Chloroquine and COVID

“Doctors can now prescribe chloroquine for that off-label purpose of dealing with the symptoms of coronavirus,” Pence said. “The president’s very optimistic.”

Since clinical trial design and analysis is a thing I do, I thought I’d write about the chloroquine problem.

Chloroquine and the related hydroxychloroquine are anti-malarial drugs, which are also used in some autoimmune diseases.  They are inexpensive and their risks are well understood, with chloroquine having been used to prevent and treat malaria for many years.  They’re safe-ish at the standard doses^*: they have unpleasant side-effects, but not nearly as unpleasant as malaria.  Also, they’ve been found to have anti-viral effects in lab studies, including against SARS, so they might just work in treatment or prevention of COVID-19.

You might wonder how a malaria drug would work on a virus.  I will quote a pharmaceutical chemist, Derek Lowe

So if you see someone confidently explaining just how chloroquine exerts whatever antiviral activity it may have, feel free to go read something else. No one’s sure yet.

Now, you wouldn’t expect the President of the United States to be up on candidate antiviral treatments for SARS, so why was he very optimistic?

A small study in France gave hydroxychloroquine to 26 people with COVID-19, and didn’t give it to 16 others — this wasn’t randomised, it’s just how things turned out.  Of the 26 people getting hydroxychloroquine, 14 were virus-free after 6 days. The study reported this as 70%, because 6 of the other 12 people had dropped out for various reasons, including one death.   Normally, you’d report it as 14/26, or 54% — either that or do some more complicated analyses.   A subset of at least 6 of the people getting hydroxychloroquine also got the antibiotic azithromycin (they don’t say how many — could be anything from 6 to 12). Of these people, 6 became virus-free, which they reported as 100%.
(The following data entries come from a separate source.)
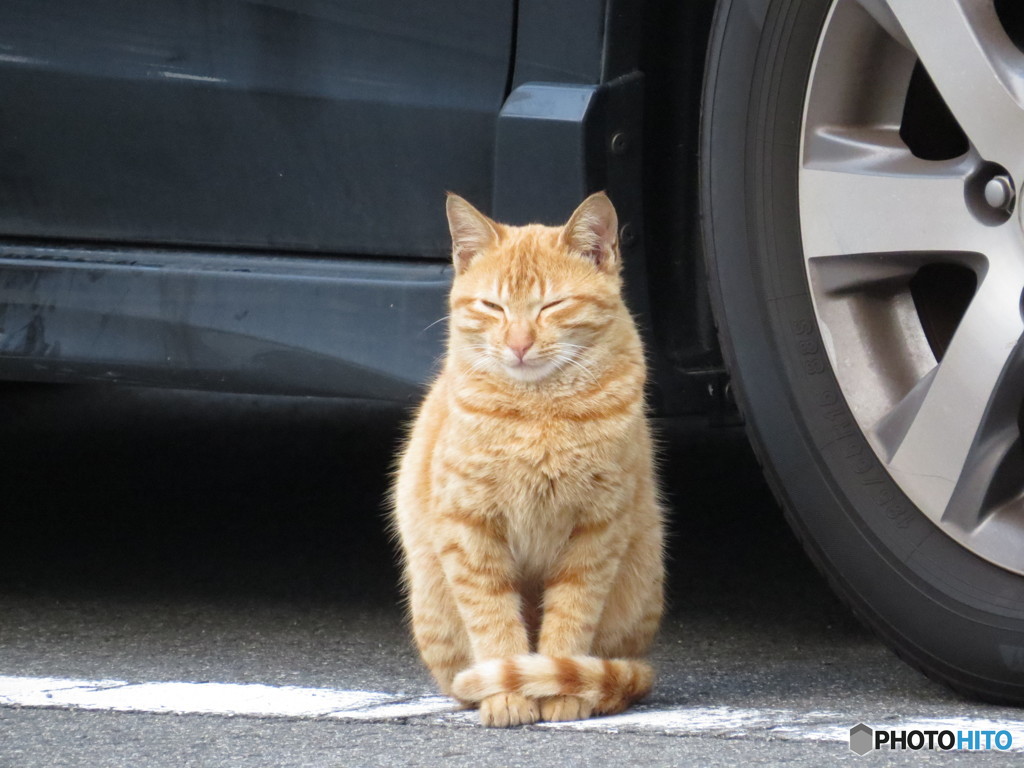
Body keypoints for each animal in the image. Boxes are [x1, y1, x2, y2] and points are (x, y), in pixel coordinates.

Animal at [389, 191, 663, 729]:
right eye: (492, 306)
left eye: (553, 305)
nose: (518, 344)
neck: (540, 409)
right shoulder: (470, 527)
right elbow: (493, 620)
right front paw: (508, 696)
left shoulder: (596, 529)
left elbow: (570, 618)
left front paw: (561, 692)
This study is encouraging, but the fact that it’s not randomised and is very small and didn’t report results for nearly a quarter of the treated people mean that it’s no more than that. It’s a good reason to do a randomised trial that’s large enough and well-designed enough to convince people which ever way it turns out. That’s happening: the WHO is running a trial of four potential treatments, which is designed to be simple enough that even an over-worked and under-resourced hospital system can take part.  The trial design also allows for changes if new treatments or new information about existing treatments emerges.

As I’ve mentioned before, there are lots of small studies being done around the world.  In particular, the Journal of Zhejiang University just published a small randomised trial of hydroxychloroquine.  I learned about it from Dr Mel Thompson, who was quoted in a Forbes post about the trial, by Tara Haelle.  In this study 15 people were given hydroxychloroquine and 15 got the standard care.  This trial is too small to say much, 13 of the treated group and 14 of the control group were virus-free after 7 days, and the results for other measurements were also not too different.   The trial results are consistent with the drug having no effect. But they’re also consistent with the drug having a big effect.

At the moment, some people are getting various treatments and others aren’t, mostly in a haphazard way.  If it were done with randomisation and reliable basic data collection, we might save a lot of lives. At worst, we’d know what didn’t work.

^* Yes, one person died and one was hospitalised in the US from taking chloroquine, but they don’t seem to have known anything about the usual doses, which matters when the fish-tank version of the product comes in large packets.